Don Juan baja a los infiernos

Cerca de 400 espectadores asistieron al Buero Vallejo que programó el Don Juan de Blanca Portillo, con versión de Juan Mayorga. • El espectáculo, de dos horas y veinte, entierra al mito subrayando su lado más despreciable y reescribe el papel de doña Inés.


Blanca Portillo ha despojado a la obra Zorrilla de toda mojigatería y ha dado al clásico, con la ayuda de la notable relectura de Juan Mayorga para el espectador de hoy, una vuelta de tuerca, unos cuantos decibelios de más si se prefiere. Le ha enfundado en vaqueros, le ha puesto rodilleras y le ha armado con cuchillo corto y pistola. Como hiciera Baz Luhrmann en la famosa versión para el cine de Romeo y Julieta, Portillo ha decidido parir su revisión personal y contemporánea de este drama de finales del XVI donde descarna a don Juan Tenorio, dejando sus huesos al descubierto.

Sitúa la trama en un ambiente sórdido, garajero, donde subraya la bajeza moral de los personajes. Añade a alguno un ramalazo gángster -el caso del padre de don Juan- a Ciutti, le hace más cercano a un guardaespaldas que a un sirviente, a don Luis Mejía, le llena de maldad y rabia y a Avellaneda, le coloca un bate de beisbol y unas malas pulgas de aúpa. Se antoja este don Juan bastante efectista descubriendo al personaje central como un asesino, un hombre sin escrúpulos que no repara en utilizar a las mujeres con tal de quedar el primero en una apuesta, un hombre sincero -que no oculta nunca lo que es-, un ser despreciable, descarado, miserable, un antihéroe que al final, se deja deslumbrar por el cuerpo desnudo de Inés, que es todo menos doña.

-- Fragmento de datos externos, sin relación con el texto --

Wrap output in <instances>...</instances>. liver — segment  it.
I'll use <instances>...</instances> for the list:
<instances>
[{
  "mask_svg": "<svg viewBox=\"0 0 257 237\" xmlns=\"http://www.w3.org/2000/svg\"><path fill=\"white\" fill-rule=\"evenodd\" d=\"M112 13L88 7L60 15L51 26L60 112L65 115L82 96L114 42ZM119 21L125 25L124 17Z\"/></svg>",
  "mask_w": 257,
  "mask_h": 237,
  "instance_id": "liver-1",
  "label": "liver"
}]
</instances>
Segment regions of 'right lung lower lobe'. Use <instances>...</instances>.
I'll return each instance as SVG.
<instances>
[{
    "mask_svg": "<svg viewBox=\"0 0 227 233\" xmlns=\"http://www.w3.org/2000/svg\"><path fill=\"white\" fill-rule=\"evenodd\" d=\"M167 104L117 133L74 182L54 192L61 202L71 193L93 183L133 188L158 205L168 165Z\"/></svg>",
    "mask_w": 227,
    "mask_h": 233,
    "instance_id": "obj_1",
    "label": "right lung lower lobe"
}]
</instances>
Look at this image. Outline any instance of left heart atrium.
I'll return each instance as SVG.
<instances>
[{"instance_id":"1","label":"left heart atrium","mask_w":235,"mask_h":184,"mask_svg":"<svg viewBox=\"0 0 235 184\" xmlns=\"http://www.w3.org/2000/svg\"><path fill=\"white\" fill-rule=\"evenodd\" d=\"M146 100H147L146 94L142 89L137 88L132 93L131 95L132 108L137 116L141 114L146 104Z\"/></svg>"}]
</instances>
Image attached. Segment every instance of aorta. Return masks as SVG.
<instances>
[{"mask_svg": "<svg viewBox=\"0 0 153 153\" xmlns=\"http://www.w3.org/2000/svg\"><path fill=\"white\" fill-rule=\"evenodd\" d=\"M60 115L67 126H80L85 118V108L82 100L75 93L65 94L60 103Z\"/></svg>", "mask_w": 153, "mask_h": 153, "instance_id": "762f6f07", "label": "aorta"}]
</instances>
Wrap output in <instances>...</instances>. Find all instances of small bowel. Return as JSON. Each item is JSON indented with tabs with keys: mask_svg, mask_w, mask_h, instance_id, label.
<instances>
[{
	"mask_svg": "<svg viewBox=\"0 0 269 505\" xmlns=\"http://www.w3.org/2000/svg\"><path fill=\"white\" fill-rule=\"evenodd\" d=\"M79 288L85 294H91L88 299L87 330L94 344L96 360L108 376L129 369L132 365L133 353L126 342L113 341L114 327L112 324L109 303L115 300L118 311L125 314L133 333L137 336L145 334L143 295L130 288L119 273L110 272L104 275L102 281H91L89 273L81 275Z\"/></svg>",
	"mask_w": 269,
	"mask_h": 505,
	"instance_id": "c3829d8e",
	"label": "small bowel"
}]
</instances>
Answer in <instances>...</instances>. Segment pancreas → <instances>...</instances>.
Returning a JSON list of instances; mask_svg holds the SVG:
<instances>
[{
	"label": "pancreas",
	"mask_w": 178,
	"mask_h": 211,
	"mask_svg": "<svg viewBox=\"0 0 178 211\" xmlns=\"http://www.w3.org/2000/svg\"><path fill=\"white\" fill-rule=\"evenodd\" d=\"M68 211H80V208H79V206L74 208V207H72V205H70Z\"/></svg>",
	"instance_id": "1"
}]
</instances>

El montaje, una coproducción de la Compañía Nacional de Teatro Clásico, llegó anoche al Teatro Buero Vallejo (ni media entrada: poco público para una ciudad que cada año sale a la calle para ver el 'Don Juan' mendocino que representa Gentes de Guadalajara). Resulta osado al compararlo con el original y obligatorio es dejar prejuicios a un lado para disfrutar en plenitud de este espectáculo teatral intenso -de escenografía atractiva-, que muestra el alma en crudo y a los personajes, insultantemente radicales. En este don Juan de alto voltaje se subraya el sexo y la violencia: doña Brígida copula con Ciutti y masturba a don Juan; don Gonzalo de Ulloa pega una torta a la madre abadesa, que la lleva a caer irremediablemente al suelo; se encañonan con pistolas, los puñetazos son una palabra más... es este el don Juan más despreciable de un mundo que también lo es.

Fotos: E.C.

En esta crónica de la vida efímera la bienvenida la dan los espíritus. Enfundados en trajes negros y máscaras blancas, parecen advertir al público que viven entre nosotros. La obra arranca con una especie de viaje en el tiempo, presentando a don Juan muerto entre ánimas que pasean mientras se escucha la voz cantada que narra la escena primera. La maravillosa voz de la actriz Eva Martín, convertida en espíritu embarazada -se presupone que de Tenorio-, es la encargada de introducir cada cuadro con canciones tristes, desgarradoras, mientras se producen los cambios de escenario.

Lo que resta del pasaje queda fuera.